Disclaimer: I don't know anything about PHP. I'm just assuming that the reported code is supposed to be valid PHP code (and not HTML. The code is also not parsed validly by the HTML parser).

EDIT: apparently this is just a script parsing issue in the HTML parser. Sorry for any noise!

This is the expected behavior. In PHP, you can insert a ?> anywhere within the program, and everything after that is treated as arbitrary text, until the following <?php tag. So we model that behavior using a node called text_interpolation, which begins with a ?>, and ends with either EOF or a <?php. A text_interpolation is treated as an extra node, like a comment, which can appear anywhere in the tree. In that way, we're able to still produce a tree structure that describes an arbitrary PHP document.

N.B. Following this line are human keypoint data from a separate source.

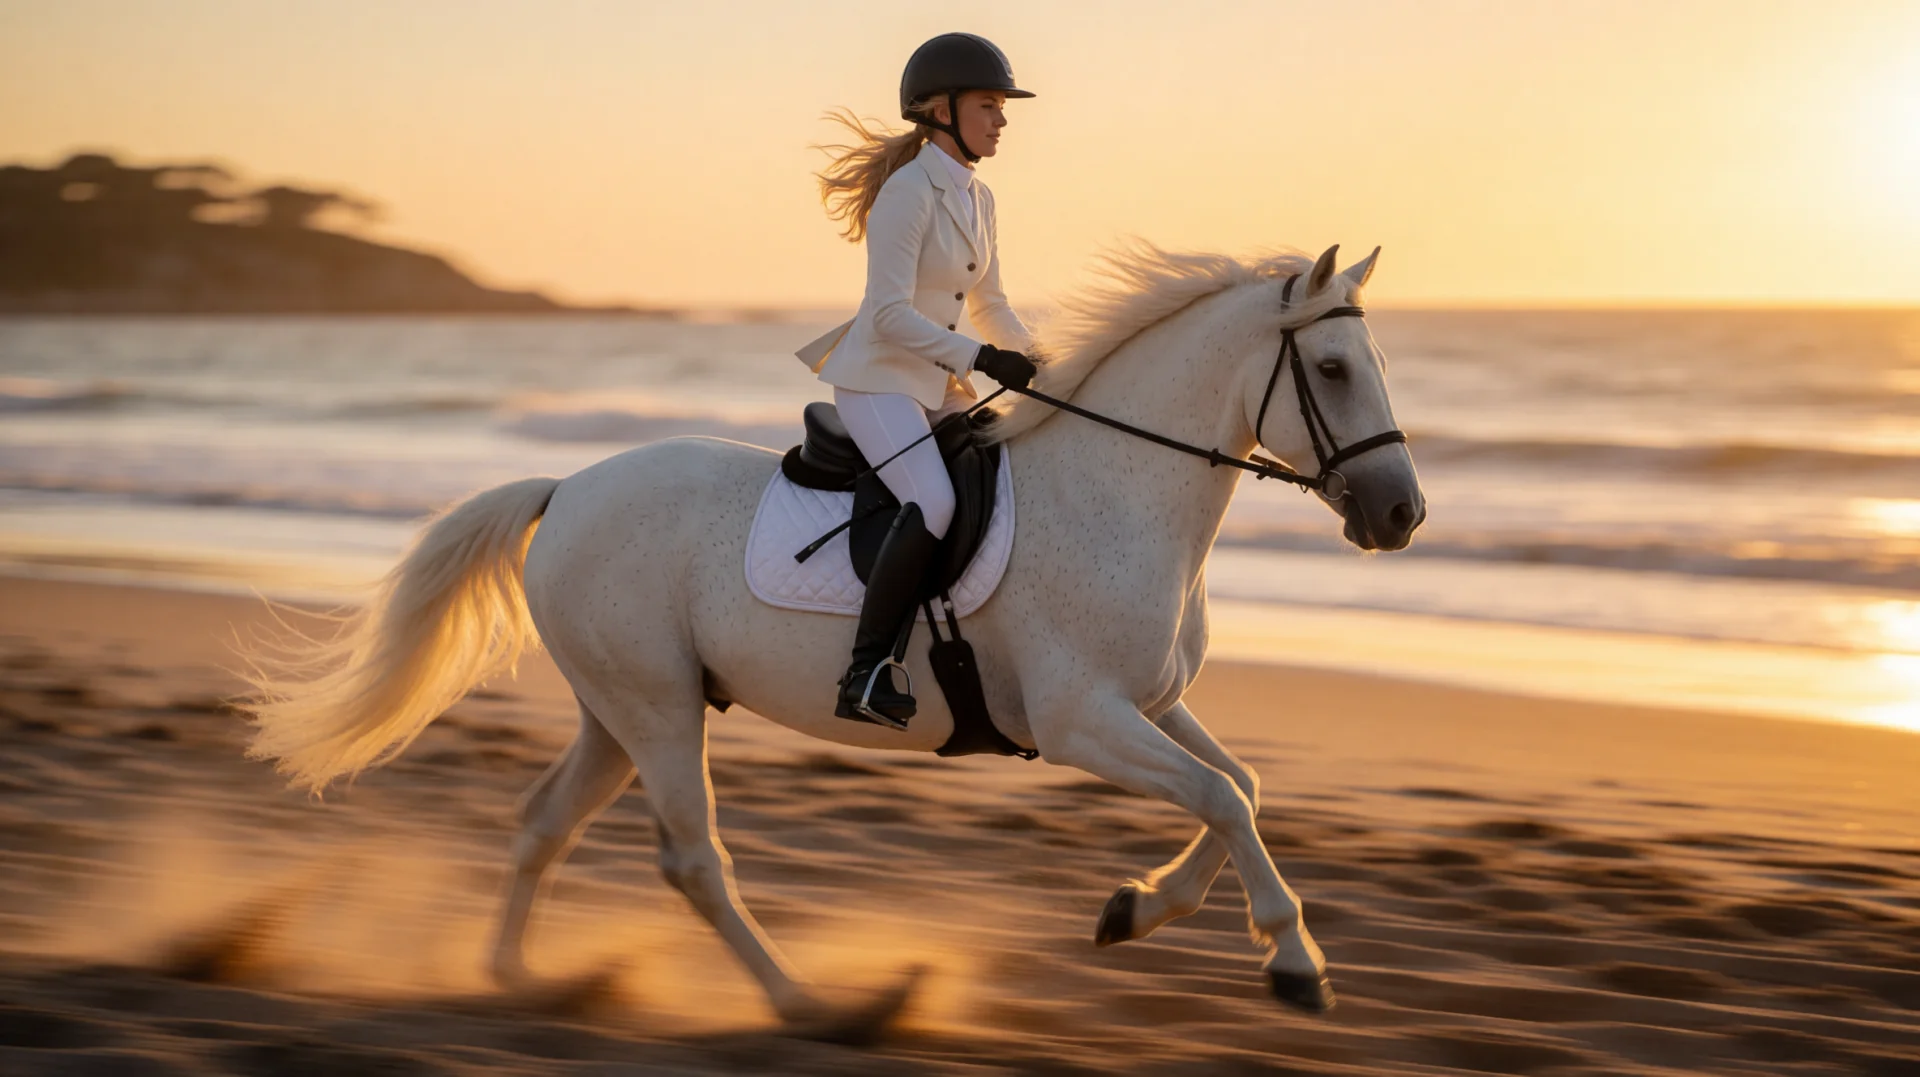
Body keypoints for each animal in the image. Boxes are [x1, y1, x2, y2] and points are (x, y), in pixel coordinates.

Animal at [242, 241, 1426, 1033]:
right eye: (1331, 371)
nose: (1402, 514)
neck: (1119, 491)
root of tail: (566, 488)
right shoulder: (1082, 721)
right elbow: (1223, 797)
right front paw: (1294, 961)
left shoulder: (1151, 702)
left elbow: (1242, 789)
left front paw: (1135, 910)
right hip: (658, 711)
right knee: (694, 859)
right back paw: (810, 1005)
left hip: (619, 710)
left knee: (543, 824)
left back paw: (521, 981)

To syntax highlight PHP, you just need to combine all text nodes' ranges and parse them as a single HTML document. That is what GitHub does for its syntax highlighting, see #119 (comment).

Note that the one bit of complexity for GitHub's highlighting is that, inside of a fenced code block, GitHub inserts an implicit <?php tag at the beginning.

We discovered that issue earlier that we don't exclude child nodes of the parent language from the injection ranges (nvim-treesitter/nvim-treesitter#2557) to get nested behavior. The implicit <?php is also something we need to think about whether this could also applied in Neovim.